■ Problem requirements
Put every line of the material below, from the one containing "scientific name: Turdus migratorius" down to the one containing "common name: Tiger swallowtail", into a numbered list, omitting blank lines and including no other lines.

■ The input

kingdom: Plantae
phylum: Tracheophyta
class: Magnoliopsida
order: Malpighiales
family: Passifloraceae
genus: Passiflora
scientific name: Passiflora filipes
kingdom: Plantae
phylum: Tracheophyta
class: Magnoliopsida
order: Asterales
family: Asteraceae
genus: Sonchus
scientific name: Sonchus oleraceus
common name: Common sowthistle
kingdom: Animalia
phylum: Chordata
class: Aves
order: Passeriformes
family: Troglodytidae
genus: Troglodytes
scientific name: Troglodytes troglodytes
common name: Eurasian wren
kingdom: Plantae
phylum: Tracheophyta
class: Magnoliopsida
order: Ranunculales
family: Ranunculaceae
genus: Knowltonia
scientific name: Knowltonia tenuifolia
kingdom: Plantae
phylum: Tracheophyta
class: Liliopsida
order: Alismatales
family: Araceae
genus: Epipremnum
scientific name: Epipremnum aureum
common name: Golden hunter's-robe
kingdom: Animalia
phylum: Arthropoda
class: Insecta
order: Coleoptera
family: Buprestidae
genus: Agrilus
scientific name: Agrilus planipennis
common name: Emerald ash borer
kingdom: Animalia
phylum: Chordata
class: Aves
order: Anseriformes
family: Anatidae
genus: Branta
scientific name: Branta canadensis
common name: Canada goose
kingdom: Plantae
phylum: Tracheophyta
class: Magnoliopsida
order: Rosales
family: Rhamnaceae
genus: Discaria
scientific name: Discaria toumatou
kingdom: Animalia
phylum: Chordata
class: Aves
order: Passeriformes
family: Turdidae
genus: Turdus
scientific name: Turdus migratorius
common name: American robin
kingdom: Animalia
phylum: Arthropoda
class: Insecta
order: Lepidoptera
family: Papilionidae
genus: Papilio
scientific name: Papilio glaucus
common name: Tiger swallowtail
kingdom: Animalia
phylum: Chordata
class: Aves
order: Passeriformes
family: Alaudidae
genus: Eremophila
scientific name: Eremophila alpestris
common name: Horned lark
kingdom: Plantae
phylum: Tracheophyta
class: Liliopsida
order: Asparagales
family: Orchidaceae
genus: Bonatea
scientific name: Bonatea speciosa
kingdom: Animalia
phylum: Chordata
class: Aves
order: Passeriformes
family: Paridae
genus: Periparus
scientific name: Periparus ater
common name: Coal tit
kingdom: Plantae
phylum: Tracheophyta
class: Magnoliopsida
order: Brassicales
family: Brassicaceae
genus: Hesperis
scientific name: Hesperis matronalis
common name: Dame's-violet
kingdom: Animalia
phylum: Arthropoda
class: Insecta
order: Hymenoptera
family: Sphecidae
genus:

■ Written reply
1. scientific name: Turdus migratorius
2. common name: American robin
3. kingdom: Animalia
4. phylum: Arthropoda
5. class: Insecta
6. order: Lepidoptera
7. family: Papilionidae
8. genus: Papilio
9. scientific name: Papilio glaucus
10. common name: Tiger swallowtail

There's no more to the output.